Tuesday, September 13, 2005

Advances in solar electric technology.

Scientists have proposed a way to control the distribution of contaminants in silicon, potentially opening up the use of cheaper, "dirtier" starting materials for making solar cells. In a study published in the September Nature Materials, the researchers predict that the strategy could lower production costs of solar cells.

Up until now, pure silicon was required for solar cells or the result was a significant loss of efficiency. Up until recently there had been enough pure stock for the electronics industry, but the needs of the growing photovoltaic industry—which uses silicon for more than 90 percent of its solar cells—caused overall demand to exceed supply in 2004. This triggered a drastic price increase in pure silicon, dealing a blow to the solar cell makers.

Researchers turned to Lawrence Berkeley's synchrotron, a circular accelerator approximately 65 meters in diameter.
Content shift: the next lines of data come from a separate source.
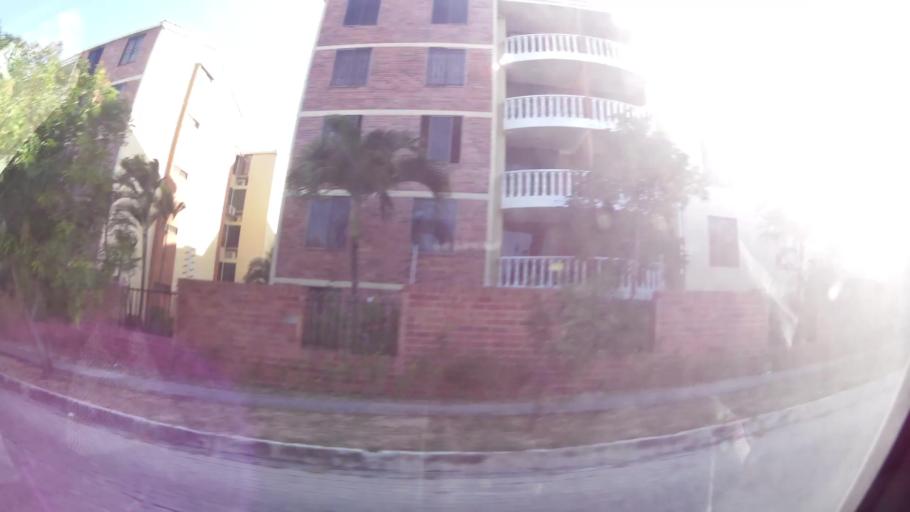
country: CO
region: Atlantico
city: Barranquilla
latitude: 11.0008
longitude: -74.8338
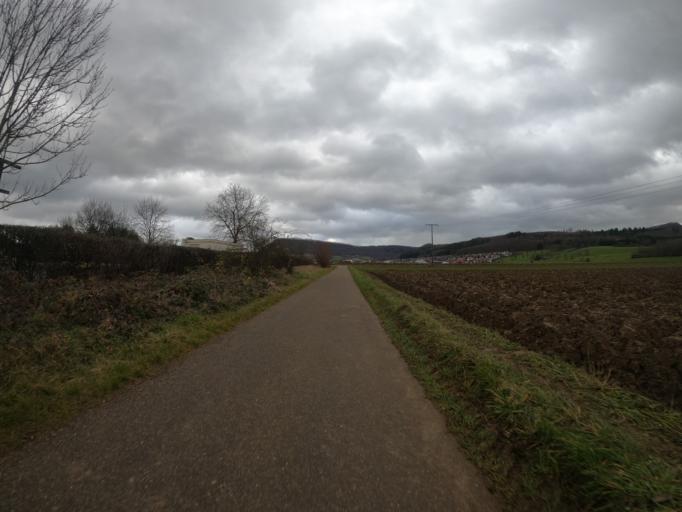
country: DE
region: Baden-Wuerttemberg
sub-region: Regierungsbezirk Stuttgart
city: Gingen an der Fils
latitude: 48.6832
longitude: 9.7820
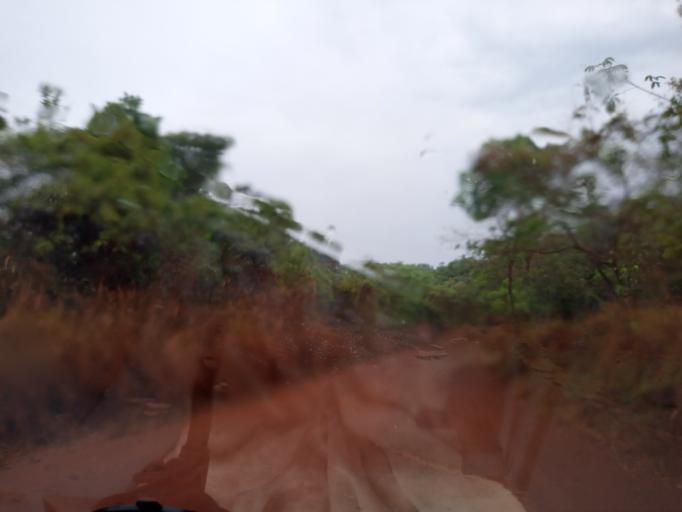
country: BR
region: Minas Gerais
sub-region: Ituiutaba
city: Ituiutaba
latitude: -19.1902
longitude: -49.5104
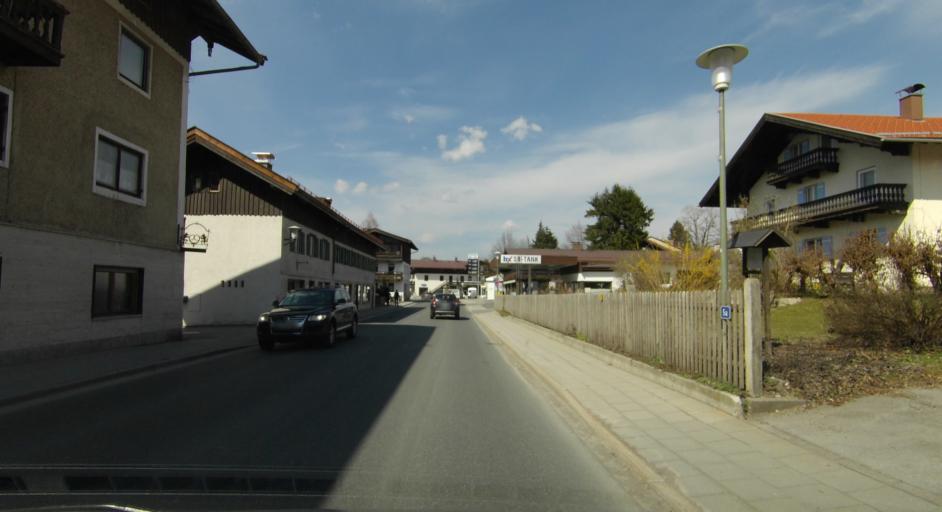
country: DE
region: Bavaria
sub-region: Upper Bavaria
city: Schliersee
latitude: 47.7365
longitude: 11.8604
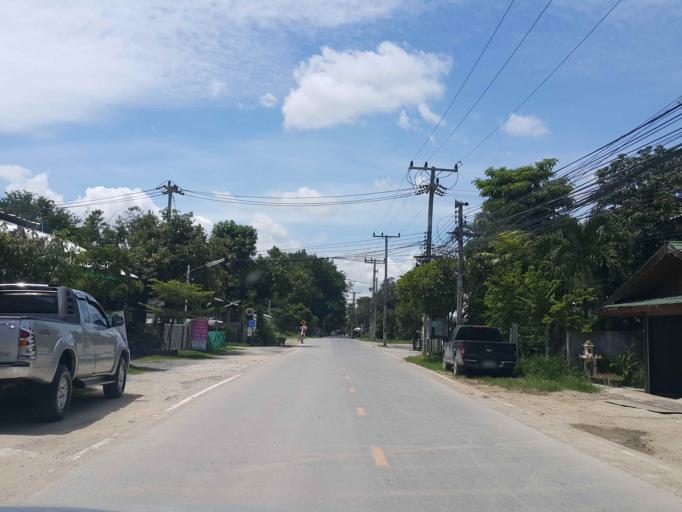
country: TH
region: Chiang Mai
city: San Sai
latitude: 18.8002
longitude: 99.0606
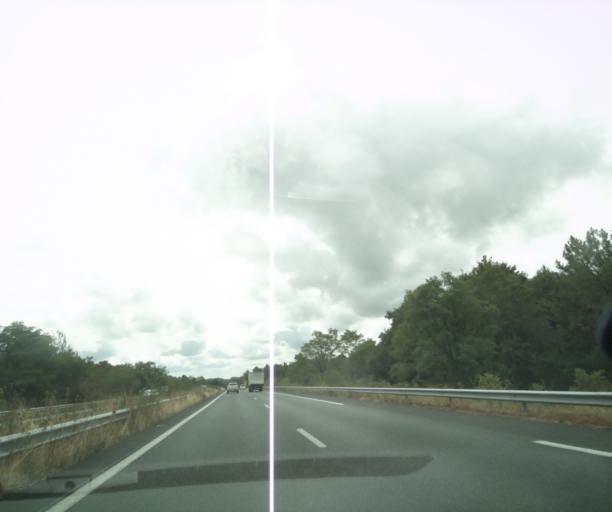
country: FR
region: Poitou-Charentes
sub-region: Departement de la Charente-Maritime
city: Mirambeau
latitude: 45.3488
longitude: -0.5795
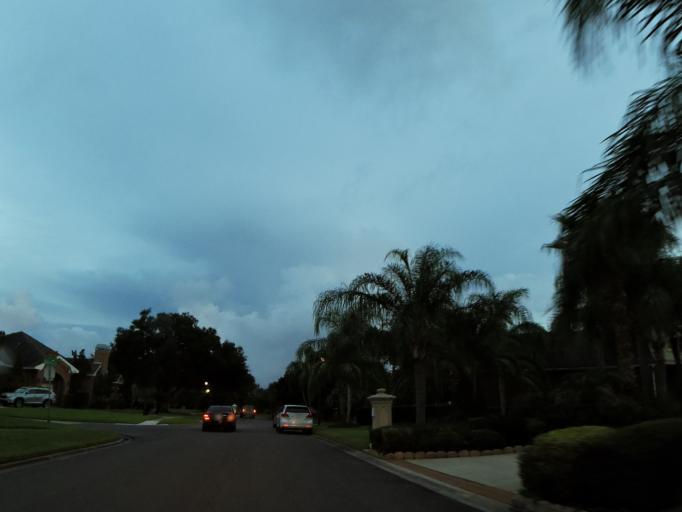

The machine generates X rays intense enough to identify within silicon samples individual metal clusters on the order of tens of nanometers in diameter. The researchers mapped the distribution of the clusters and used a sophisticated technique for measuring how far charges traveled in the samples, an indicator of the material's efficiency in converting sunlight into electricity.

They found that silicon hosting larger but fewer numbers of clusters performed better than did samples with smaller but many more clusters. They tested this result by heating samples and then cooling them at different rates, which enabled the researchers to control the distribution of the metal. Weber's team found that silicon with micrometer-size clusters, spaced hundreds of micrometers apart, was four times as efficient as silicon with more-finely-distributed, nanosize clusters.

The result could be much cheaoer solar cells that do not have to go through the rigorous purification process that has been necessary up until now.